Por bom que o livro seja, é difícil recomendá-lo de forma despreocupada para um leitor qualquer. É preciso ter o contexto da época e não elevar as expectativas. E isso parece um mal que o livro não consegue escapar, não só pela natureza instantânea da reportagem como até mesmo pelo tratamento editorial. A última edição do livro, de 2001, contém um elucidativo prefácio de Fernando, mais longo que qualquer capítulo, que narra uma nova viagem a Cuba, 25 anos depois da anterior. Mas factualmente, o tempo não deixou pedra sobre pedra dessas "novas" impressões - o sistema de duas moedas, tão alardeado na época, deixou de existir. Então o que mais sobra para A Ilha?

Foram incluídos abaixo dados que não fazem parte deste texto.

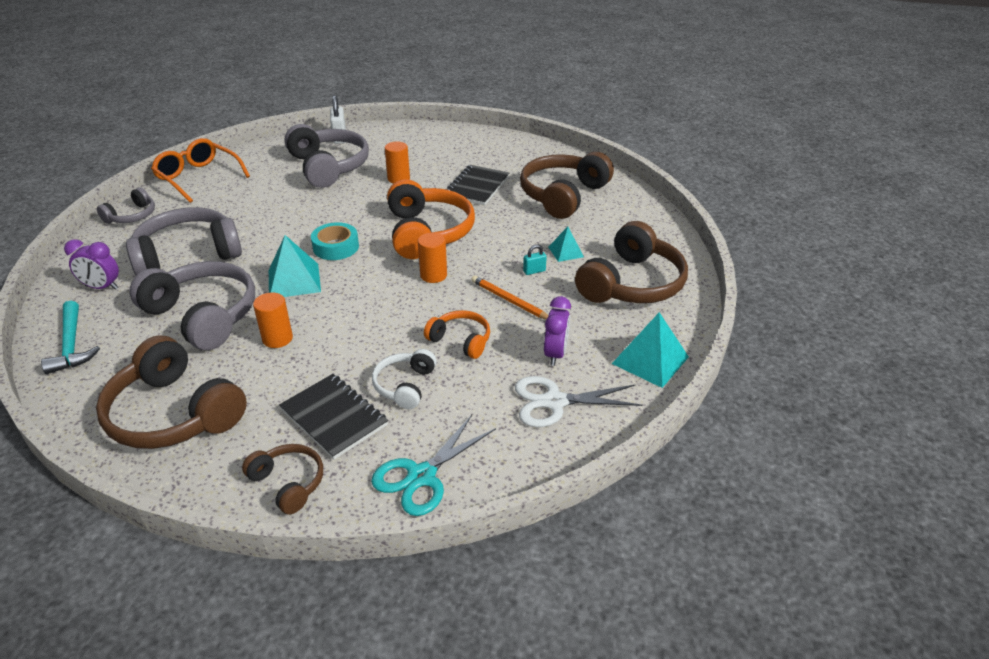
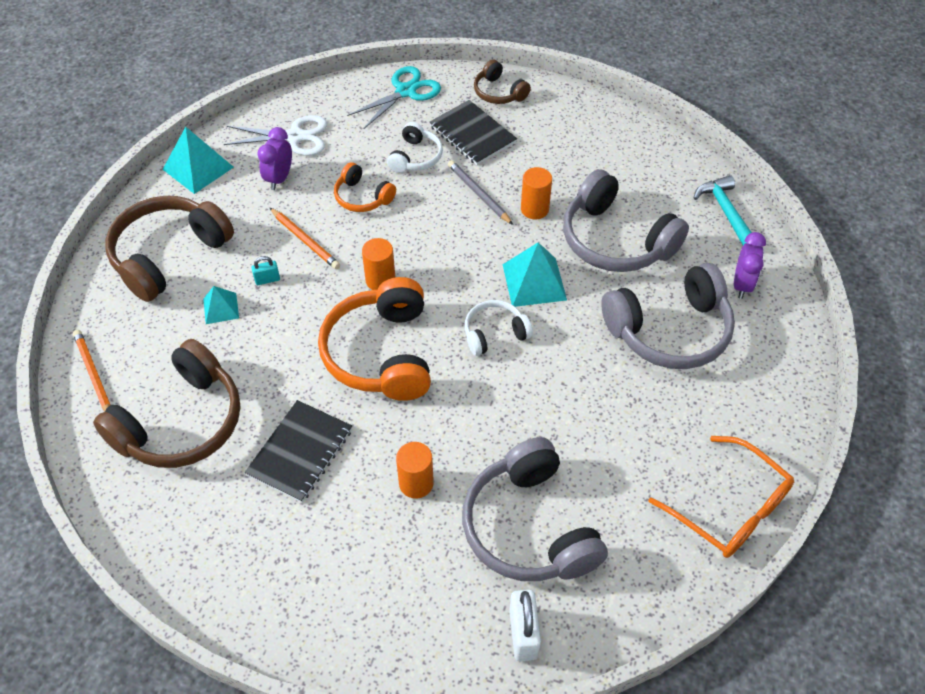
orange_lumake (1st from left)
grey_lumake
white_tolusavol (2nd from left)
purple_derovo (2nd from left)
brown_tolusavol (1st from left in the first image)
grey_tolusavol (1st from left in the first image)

Por mais que seja necessário entender que nada surge numa redoma, sempre é necessário construir as próprias interpretações do que já passou. Isso pode ser exemplificado por esse mesmo prefácio que já mencionei. Em 2001, Cuba que estava devastada pela crise (chamada pelo eufemismo de "Período Especial") e a União Soviética não existia mais. Era o auge do "Fim da História", que não significava apenas o triunfo do capitalismo na Guerra Fria; era a descrença em outra alternativa viável. Nesse sentido, Cuba deixa de se atual e se torna um fóssil, por bons e maus motivos. É mentira que o autor idealiza Cuba, pois mesmo no texto base, nem tudo anda às mil maravilhas - me lembro, por exemplo, da entrevista com o taxista no capítulo "A Revolução Onipresente". O criticismo é ainda mais acentuado no prefácio de 2001: há desilusão, falta de expectativa e outros sentimentos bem deprimentes. De alguma forma, o país ainda resguarda o potencial que ele pode ter, mas essa expectativa é barrada pelo trauma das antigas experiências socialistas, como um preço a se pagar ou algo intransponível na evolução. Sinceramente, viver em tempos tão anti-futuro me desanima bastante, mas não deixa de ser interessante um dos últimos trechos desse prefácio:
"Dentro do táxi, a caminho do aeroporto, uma placa gigantesca me chama a atenção. Colocada ali quando o papa João Paulo II, em 1998, ela não foi repintada, mas ainda é possível ler o que está escrito: 'Hoje à noite, 500 milhões de crianças vão dormir na rua. Nenhuma delas é cubana'. [...] Quantos países no mundo podem colocar uma placa como essas na rua? Conheço os Estados Unidos, vivi na França e acabo de voltar do Japão. Nenhum desses 3 países tem condições, hoje, de mandar instalar uma placa daquelas em Washington, Paris ou Tóquio e substituir a última palavra por 'americana', 'francesa' ou 'japonesa'. O avião já está rolando pela pista e eu ainda não consegui responder à pergunta: para ostentar uma conquista de tamanha dimensão, como a contida naquela placa, é obrigatoriamente necessário (sic) o partido único, a imprensa oficial? E terá que ser assim, eternamente, ou isso é decorrência, como insistem muitos cubanos, da guerra movida contra Cuba pelos Estados Unidos?"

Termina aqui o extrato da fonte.